Aşağıda grafiğe bakıldığında IMF'nin 2016 yılına kadar çeşitli ülkeler için yaptığı cari açık tahminlerini görüyorsunuz.  Bu ülkelerin aynı zamanda ortak özelliği hepsinin Fitch tarafından BB- /+ not skalasında olması. Yani bizim bulunduğumuz lig.

Şimdi bu ülkelere  baktığımızda Türkiye büyüklüğünde bir başka ekonomi yok. Bizim kadar hızlı büyüyen ya da Türkiye kadar disiplinli bütçe açığı olan da yok. Ancak ortak olan şu; hepsinin cari açığı var.

Grafik bize önemli bir kaç  konu aynı anda söylüyor;

1- BB-/+ notunda Türkiye'den daha fazla cari açık veren ülke yok

2- IMF'nin tahminlerine göre 2016 yılında da en fazla cari açığı biz vereceğiz.

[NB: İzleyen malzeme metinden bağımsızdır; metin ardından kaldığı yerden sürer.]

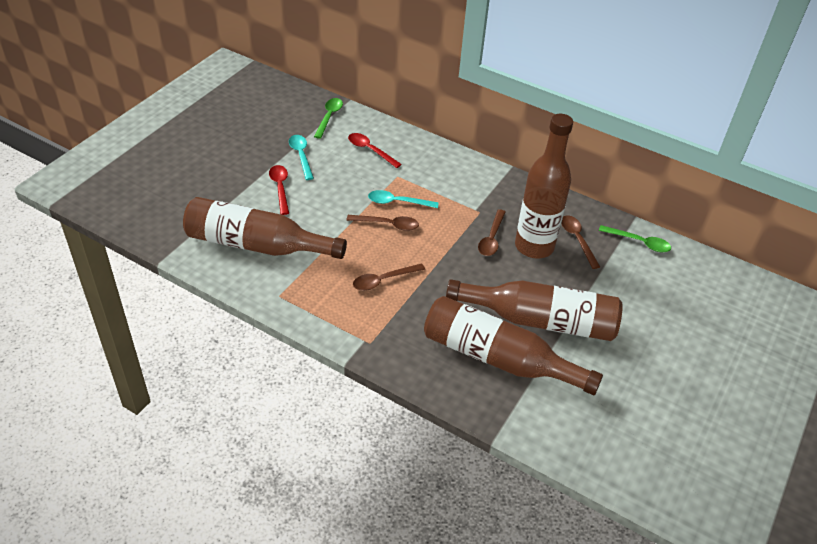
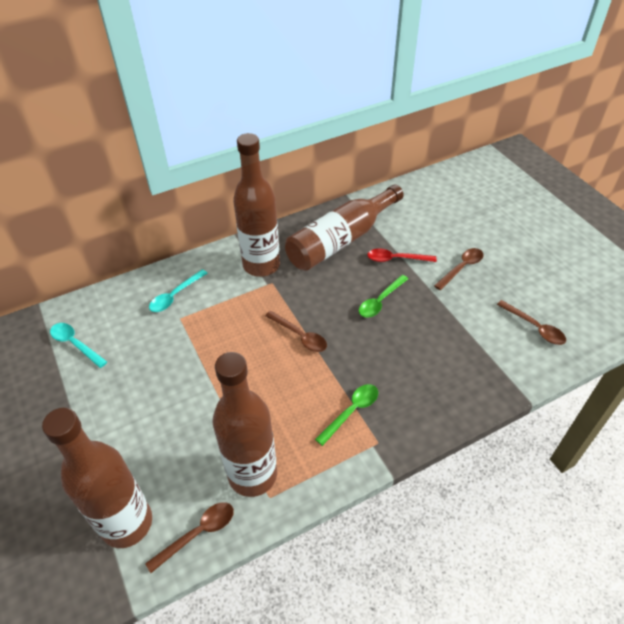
red spoon: 2 -> 1

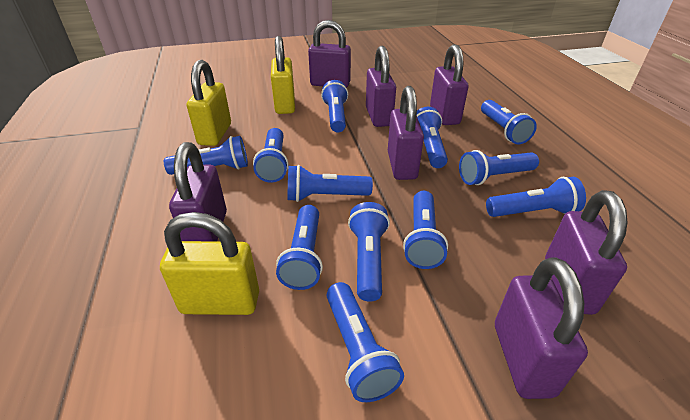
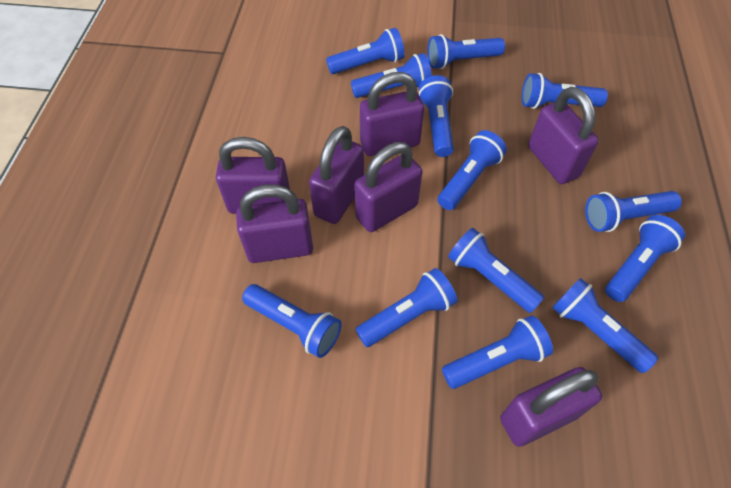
blue flashlight: 12 -> 13
yellow padlock: 3 -> 0

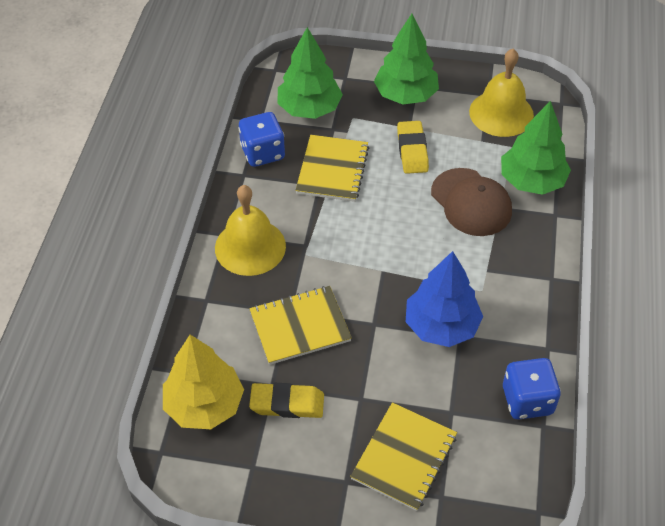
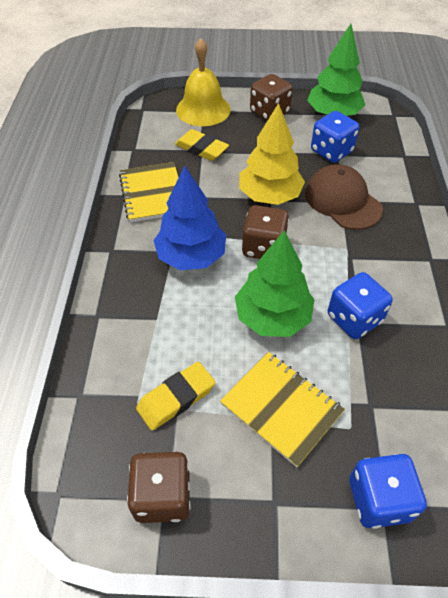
blue dice: 2 -> 3
brown dice: 0 -> 3
green tree: 3 -> 2
yellow bell: 2 -> 1
yellow notebook: 3 -> 2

3- Yine IMF tahminlerine göre Türkiye'nin cari açığı 2014 'de %6 seviyelerine iniyor ama sonra tekrar % 8 seviyesine çıkıyor.

 

Grafikten de anlaşılacağı gibi cari açık sorununa çözüm bulamadan dolar cinsinden notumuzun artmasına imkan yok gibi. Biz ne kadar bütçe, büyüme, enflasyon gibi konularda ciddi yol almış olsak da, son 10 yılda cari açık konusunda tablo kötüleşiyor. Dolayısı ile derecelendirme kuruluşları ile dalaşmayı bir kenara bırakıp, cari açığı kalıcı olarak kontrol altına alacak hamleler yapmalıyız. Özellikle de enerji ve ara malı ithalatı konusunda bir çözüm olmadan not artırımı çok zor görünüyor.